第37話 もう一度

 駆け巡った過去の記憶。


 それを引き裂くような全身の痛みに、ギルバートは眼を覚ました。


「……ぐッ……俺は……」


 薄く開いた眼。微かに見えたのは、嗤う『奴』の姿。


「ははは……じゃあ終わりにしようか」


 仰向けに倒れたギルバートの眼前で、腕を擦る男。『勇者』を名乗る、男。


「魔槍…血蛞蝓…」


 転生勇者。その白い腕が、槍のような形に変わっていく。


「貫け……」


 転生勇者の槍、『血蛞蝓』が、ギルバートの胸部を見据える。そして一瞬の内に、放たれる。


 そうだ。


「ううァあああッッ…!!」


 ギルバートは痛む身体を何とか翻し、食らいつく槍の先鋒をかわした。


「おっと…」


 すんでのところで攻撃を避けたギルバートに、転生勇者は目をくれる。


「何だ…まだ生きてたのか。ずっと黙ってるから死んだのかと思ってたよ」


 ギルバートは立ち上がる。


 彼の前に立つ男。転生勇者。


「まあいい。また遊んであげるよ。お前が無意味な死骸になるまで…ね」


 槍状になった腕を元の形に戻し、勇者はギルバートに向かってゆっくりと歩む。その眼は、一匹の獲物だけを見ていた。

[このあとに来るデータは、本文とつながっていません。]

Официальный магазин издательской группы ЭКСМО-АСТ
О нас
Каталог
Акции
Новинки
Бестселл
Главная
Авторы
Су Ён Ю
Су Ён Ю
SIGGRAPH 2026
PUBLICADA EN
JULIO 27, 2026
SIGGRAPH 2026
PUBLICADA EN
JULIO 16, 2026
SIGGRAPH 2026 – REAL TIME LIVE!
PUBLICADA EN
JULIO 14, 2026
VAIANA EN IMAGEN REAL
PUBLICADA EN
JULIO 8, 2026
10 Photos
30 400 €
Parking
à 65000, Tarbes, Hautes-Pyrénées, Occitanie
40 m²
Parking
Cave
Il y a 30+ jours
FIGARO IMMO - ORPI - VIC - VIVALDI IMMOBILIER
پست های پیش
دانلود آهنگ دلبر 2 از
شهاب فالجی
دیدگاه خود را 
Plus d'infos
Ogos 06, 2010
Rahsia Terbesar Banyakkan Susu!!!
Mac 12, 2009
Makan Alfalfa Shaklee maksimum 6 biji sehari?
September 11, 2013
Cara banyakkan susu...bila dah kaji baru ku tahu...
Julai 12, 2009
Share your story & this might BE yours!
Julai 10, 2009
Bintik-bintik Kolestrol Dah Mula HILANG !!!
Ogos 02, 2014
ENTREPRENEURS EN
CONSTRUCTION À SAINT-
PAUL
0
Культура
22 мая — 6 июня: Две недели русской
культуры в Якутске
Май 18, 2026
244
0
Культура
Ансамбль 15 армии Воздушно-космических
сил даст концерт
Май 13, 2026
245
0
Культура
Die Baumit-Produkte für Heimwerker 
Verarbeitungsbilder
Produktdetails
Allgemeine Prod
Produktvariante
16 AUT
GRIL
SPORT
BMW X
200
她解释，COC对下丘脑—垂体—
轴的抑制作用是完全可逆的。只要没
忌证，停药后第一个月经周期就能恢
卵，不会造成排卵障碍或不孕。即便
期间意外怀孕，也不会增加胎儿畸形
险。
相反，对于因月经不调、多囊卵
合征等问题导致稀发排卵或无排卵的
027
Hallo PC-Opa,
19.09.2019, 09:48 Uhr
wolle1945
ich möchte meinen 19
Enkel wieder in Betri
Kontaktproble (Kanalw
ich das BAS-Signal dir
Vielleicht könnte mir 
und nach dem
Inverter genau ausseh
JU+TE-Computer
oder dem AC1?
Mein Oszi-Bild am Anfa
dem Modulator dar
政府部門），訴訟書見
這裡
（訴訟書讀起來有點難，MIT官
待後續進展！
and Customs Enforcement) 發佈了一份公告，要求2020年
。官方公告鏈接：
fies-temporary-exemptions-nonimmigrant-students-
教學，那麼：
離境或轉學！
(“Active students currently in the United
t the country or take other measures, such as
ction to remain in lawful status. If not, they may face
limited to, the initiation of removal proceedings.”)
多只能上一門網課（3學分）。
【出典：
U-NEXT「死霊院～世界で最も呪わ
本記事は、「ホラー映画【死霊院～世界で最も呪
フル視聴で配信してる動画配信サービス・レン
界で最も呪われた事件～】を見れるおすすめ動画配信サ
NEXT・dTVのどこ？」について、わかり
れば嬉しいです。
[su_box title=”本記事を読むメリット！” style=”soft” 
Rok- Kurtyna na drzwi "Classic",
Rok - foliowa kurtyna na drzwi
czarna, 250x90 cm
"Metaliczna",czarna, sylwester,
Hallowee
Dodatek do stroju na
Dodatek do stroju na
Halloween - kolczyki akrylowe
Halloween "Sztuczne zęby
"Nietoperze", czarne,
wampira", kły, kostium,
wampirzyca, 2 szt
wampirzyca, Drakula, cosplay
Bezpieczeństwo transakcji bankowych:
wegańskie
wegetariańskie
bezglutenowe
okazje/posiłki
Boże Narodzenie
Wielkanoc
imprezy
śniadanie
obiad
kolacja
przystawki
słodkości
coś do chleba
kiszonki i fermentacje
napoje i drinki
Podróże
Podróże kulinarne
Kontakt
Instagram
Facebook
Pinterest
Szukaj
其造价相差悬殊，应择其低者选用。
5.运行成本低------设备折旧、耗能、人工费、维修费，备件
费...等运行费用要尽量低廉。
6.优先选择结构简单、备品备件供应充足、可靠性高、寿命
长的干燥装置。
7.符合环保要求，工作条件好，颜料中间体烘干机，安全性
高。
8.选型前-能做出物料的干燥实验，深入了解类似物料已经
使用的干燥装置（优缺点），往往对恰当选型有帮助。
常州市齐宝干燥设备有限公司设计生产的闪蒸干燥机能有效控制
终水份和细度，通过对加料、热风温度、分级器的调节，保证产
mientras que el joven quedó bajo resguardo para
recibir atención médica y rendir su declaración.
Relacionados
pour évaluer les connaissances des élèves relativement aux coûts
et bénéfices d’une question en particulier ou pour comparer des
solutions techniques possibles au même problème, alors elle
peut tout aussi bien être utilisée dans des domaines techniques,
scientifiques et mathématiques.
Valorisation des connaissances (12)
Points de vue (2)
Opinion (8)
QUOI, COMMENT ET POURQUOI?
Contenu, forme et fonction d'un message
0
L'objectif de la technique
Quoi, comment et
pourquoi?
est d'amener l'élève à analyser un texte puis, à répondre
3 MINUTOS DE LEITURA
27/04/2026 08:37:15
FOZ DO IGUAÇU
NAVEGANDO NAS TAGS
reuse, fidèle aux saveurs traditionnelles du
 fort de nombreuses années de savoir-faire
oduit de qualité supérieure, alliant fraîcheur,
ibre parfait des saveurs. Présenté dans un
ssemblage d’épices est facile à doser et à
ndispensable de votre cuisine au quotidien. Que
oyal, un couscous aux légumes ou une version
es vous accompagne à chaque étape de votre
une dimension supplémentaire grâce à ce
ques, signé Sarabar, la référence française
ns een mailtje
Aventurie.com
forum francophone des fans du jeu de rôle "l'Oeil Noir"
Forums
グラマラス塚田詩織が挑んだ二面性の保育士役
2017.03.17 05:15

 ギルバートは右手を固く握る。短くて長い夢を見ていた。過去を写した鏡を見ていた。


「そうだ…。俺は……」


 右の拳を固く握る。かつて失った右腕。その感触を、確かめる。


「俺は……」


 右腕が、冷たく軋む。ギルバートの肩から伸びる機械の右腕。転生勇者との戦闘で剥き出しになった義手の鈍い輝きが、ギルバートを現実に引き戻した。


「俺は奴をブチのめすんだ……」


 こちらに向かってくる勇者。偽りの勇者に、ギルバートは機械の右腕を向けた。


 銃口のように開かれた掌に、意識を集中させる。


「おや…?何やら妙なことをやろうとしているようだが……お前に一体何が出来る……?ゴブリン如きが、勇者である僕に対して……何が出来る?」


 転生勇者の腕が隆起し、歪に形を変えていく。白い腕が粘土のようにねじまがり、鋭い凶器に変わる。


 剣となった腕。その刀身を舐め、転生勇者は構えた。


「いいや…。何も出来ないね。お前だけじゃない。魔族全てが…僕らには敵わない。そこらで野垂れ死んでるカスどもがその証拠だ。将軍とか言ってたあの魔族も…結局は何も出来ず死んだ。お前ら魔族は…勇者に滅される運命なんだよ」


 構える勇者。その姿を捉えるギルバート。


 勇者の言葉を聞いて、ギルバートは少し、笑みを浮かべた。